Handled with care, he pitched six innings in 2004 and was converted to the
bullpen in 2005. Last season, he went from Class-A to Double-A and then got a
September promotion to the majors with fewer than 100 innings pitched as a
professional.
In his second big-league appearance, Kuo was called on to face San Francisco
Giants slugger Barry Bonds. Kuo pumped seven consecutive fastballs that
registered 95 or 96 mph as Bonds worked the count full - then hit a towering
home run into McCovey Cove.
But the outing impressed Kuo's future employer.
"I turned to Sabes (Giants GM Brian Sabean) and said, 'Are you watching this?
Can you believe this kid?'" Dodgers GM Ned Colletti said this spring.
Colletti saw Kuo as part of the Dodgers' bullpen mix and not just a
situational left-hander. Dodgers manager Grady Little watched Kuo allow one
earned run in 12 spring innings while striking out 14 and saw the same thing.

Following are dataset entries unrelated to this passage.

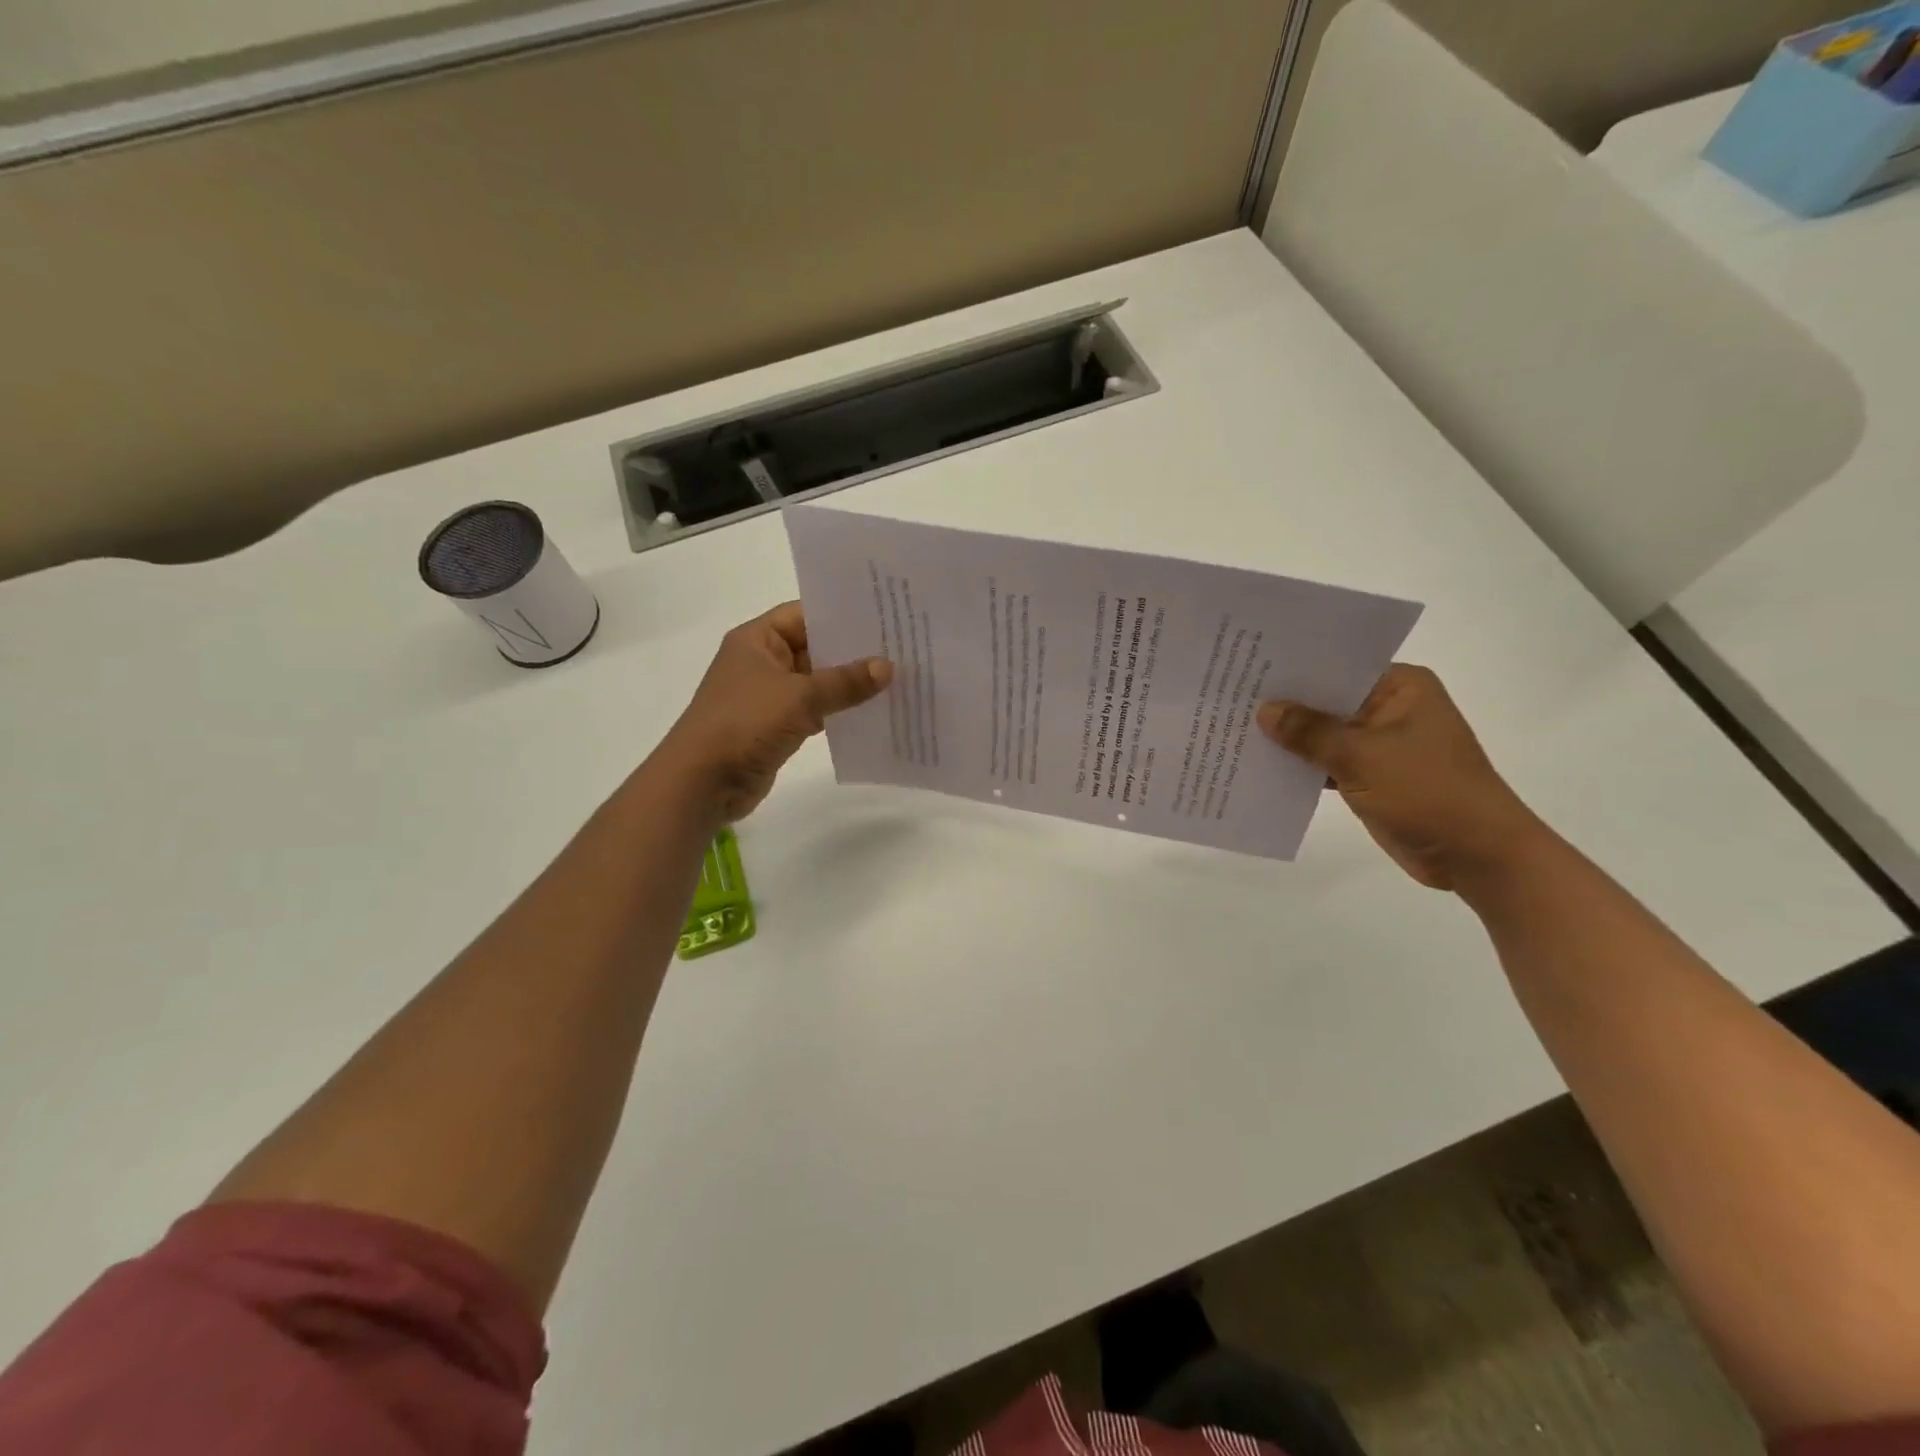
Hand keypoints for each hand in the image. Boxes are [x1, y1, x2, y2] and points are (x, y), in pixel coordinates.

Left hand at [657, 603, 892, 822]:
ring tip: (895, 678)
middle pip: (814, 648)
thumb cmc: (745, 724)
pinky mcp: (776, 726)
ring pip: (816, 682)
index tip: (883, 615)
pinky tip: (872, 711)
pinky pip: (814, 710)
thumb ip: (845, 682)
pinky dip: (838, 711)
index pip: (805, 614)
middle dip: (852, 651)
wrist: (703, 781)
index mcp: (757, 639)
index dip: (841, 614)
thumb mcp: (799, 697)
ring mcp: (769, 695)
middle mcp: (762, 661)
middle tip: (900, 647)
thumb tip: (888, 667)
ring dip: (848, 684)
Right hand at [1257, 665, 1544, 890]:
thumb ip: (1310, 732)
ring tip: (1232, 727)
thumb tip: (1265, 710)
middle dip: (1284, 704)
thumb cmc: (1428, 792)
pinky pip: (1325, 761)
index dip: (1293, 668)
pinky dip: (1299, 764)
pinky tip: (1259, 762)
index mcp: (1400, 688)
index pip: (1337, 666)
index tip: (1247, 667)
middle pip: (1326, 699)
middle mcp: (1388, 707)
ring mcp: (1378, 743)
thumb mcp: (1363, 756)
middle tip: (1229, 696)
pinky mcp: (1369, 775)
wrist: (1475, 856)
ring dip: (1288, 737)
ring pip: (1322, 732)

"He's been under the supervision of Dr. (Frank) Jobe nearly his entire career,
" Little said. "You look at the number of years he's been in the organization
and the number of games he's pitched (102 innings over six years) - it's not
a pretty sight. But he looks good out there on the mound. He looks strong.
He's got stuff to get lefties and right-handers out.

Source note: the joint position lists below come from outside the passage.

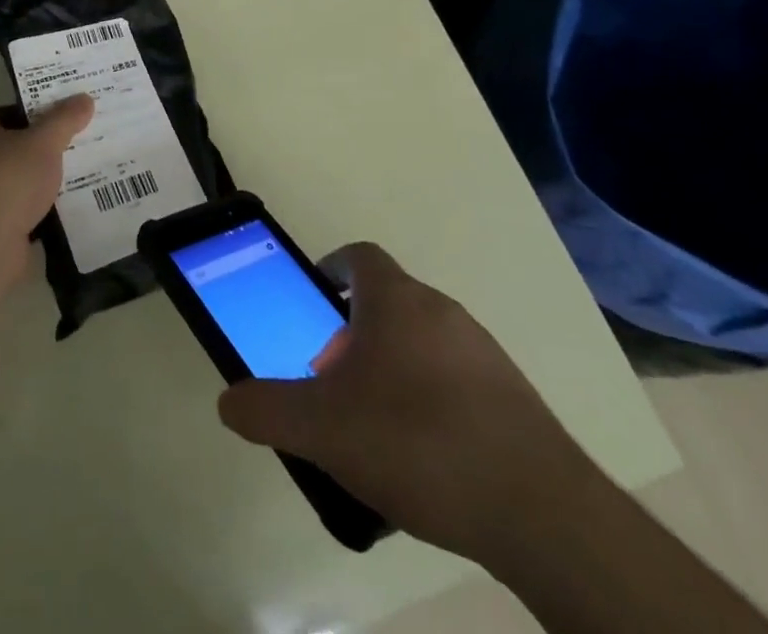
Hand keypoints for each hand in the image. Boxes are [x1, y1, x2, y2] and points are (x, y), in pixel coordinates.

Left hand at [0, 96, 94, 277]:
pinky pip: (29, 212)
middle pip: (19, 147)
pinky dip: (48, 211)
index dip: (39, 110)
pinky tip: (75, 209)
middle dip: (48, 147)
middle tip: (85, 141)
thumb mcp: (43, 141)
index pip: (12, 112)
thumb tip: (84, 98)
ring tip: (88, 174)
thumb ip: (64, 120)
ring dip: (49, 181)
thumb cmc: (9, 179)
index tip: (68, 112)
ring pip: (26, 182)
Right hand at [216, 243, 606, 569]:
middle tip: (333, 378)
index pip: (359, 256)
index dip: (332, 268)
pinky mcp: (513, 396)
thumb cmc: (416, 441)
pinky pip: (457, 379)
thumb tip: (228, 401)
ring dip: (393, 366)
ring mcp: (484, 351)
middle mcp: (441, 310)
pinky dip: (432, 399)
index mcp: (396, 300)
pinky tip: (424, 455)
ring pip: (423, 341)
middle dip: (354, 332)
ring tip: (375, 424)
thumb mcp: (322, 428)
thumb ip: (267, 410)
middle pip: (388, 302)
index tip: (315, 300)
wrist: (539, 510)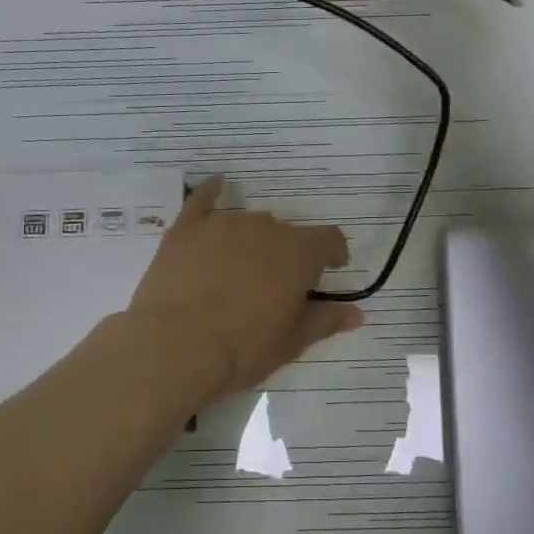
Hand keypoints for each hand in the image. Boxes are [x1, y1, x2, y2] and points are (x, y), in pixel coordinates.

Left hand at [126, 178, 364, 401]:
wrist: (175, 347)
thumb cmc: (242, 349)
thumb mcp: (291, 342)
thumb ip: (325, 321)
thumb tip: (357, 314)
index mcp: (297, 253)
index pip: (329, 239)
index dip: (333, 253)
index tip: (330, 270)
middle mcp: (264, 228)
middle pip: (286, 233)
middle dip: (287, 254)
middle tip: (275, 286)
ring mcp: (222, 224)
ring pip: (248, 223)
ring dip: (253, 240)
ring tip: (241, 268)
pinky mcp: (186, 229)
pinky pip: (202, 200)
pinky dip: (211, 192)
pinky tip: (216, 185)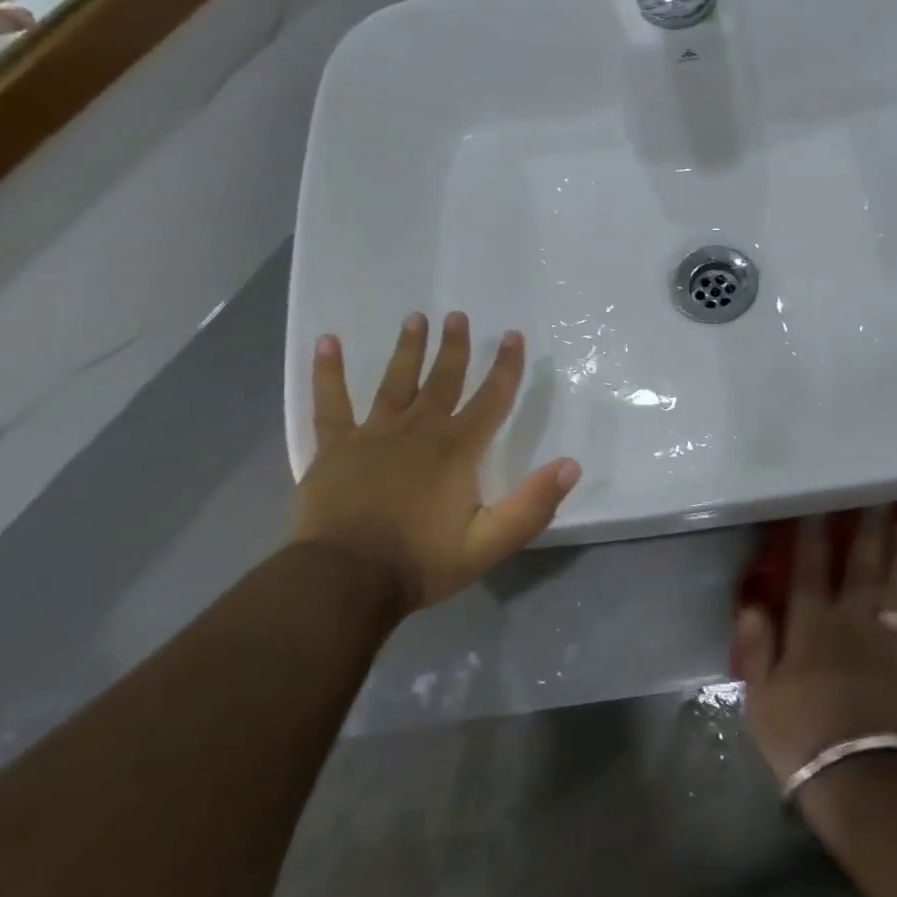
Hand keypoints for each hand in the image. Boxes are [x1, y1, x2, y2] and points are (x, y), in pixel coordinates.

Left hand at [290, 312, 581, 612]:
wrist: (346, 580)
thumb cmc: (421, 562)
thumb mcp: (489, 543)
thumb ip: (532, 505)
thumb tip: (571, 465)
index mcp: (458, 450)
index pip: (491, 399)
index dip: (506, 367)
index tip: (512, 336)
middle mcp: (419, 430)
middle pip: (442, 380)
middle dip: (454, 347)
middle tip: (457, 316)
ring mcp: (373, 434)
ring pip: (394, 382)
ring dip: (407, 349)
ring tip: (414, 318)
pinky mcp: (335, 447)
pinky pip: (330, 402)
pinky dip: (327, 372)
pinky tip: (326, 341)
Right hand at [733, 509, 896, 795]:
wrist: (857, 779)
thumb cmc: (800, 737)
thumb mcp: (759, 695)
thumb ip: (756, 645)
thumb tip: (753, 601)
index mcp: (810, 626)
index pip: (809, 569)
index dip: (812, 536)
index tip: (819, 506)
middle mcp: (850, 620)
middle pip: (861, 565)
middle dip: (868, 529)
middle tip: (879, 496)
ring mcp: (887, 638)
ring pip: (896, 582)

"Our No.1 concern is to get him to a point where he knows injuries are
completely behind him, and we do, too."
Kuo, 24, said he reached that point last year and does not worry about his
elbow giving out again. When Kuo completed his long climb to the majors,
Kohrogi gave him a few things he had saved - the Dodgers cap Kohrogi
presented him in Taiwan at the news conference announcing Kuo's signing, the
pitching charts Kuo kept in 2003 with the Dodgers and a video of those three
innings in San Bernardino in April 2000.
"I just said, 'These are important moments in your life. You should have
these now,'" Kohrogi said. "He looked like he was going to cry. ... I think
it's almost unbelievable that he's here."
The decision for the Dodgers now is what to do with Kuo if he has overcome
his injury issues. A power-pitching, left-handed starter is a rare commodity.
But a starter's workload might be more than Kuo's elbow can handle.
"I think at the end of this year we'll have to look at how he is physically, h
ow his arm bounces back," Honeycutt said. "I'm definitely not ruling that out
(being a starter) as a possibility at some point.
"His body will tell us that. Right now, we want him to just pitch, put him in
successful situations and build on that."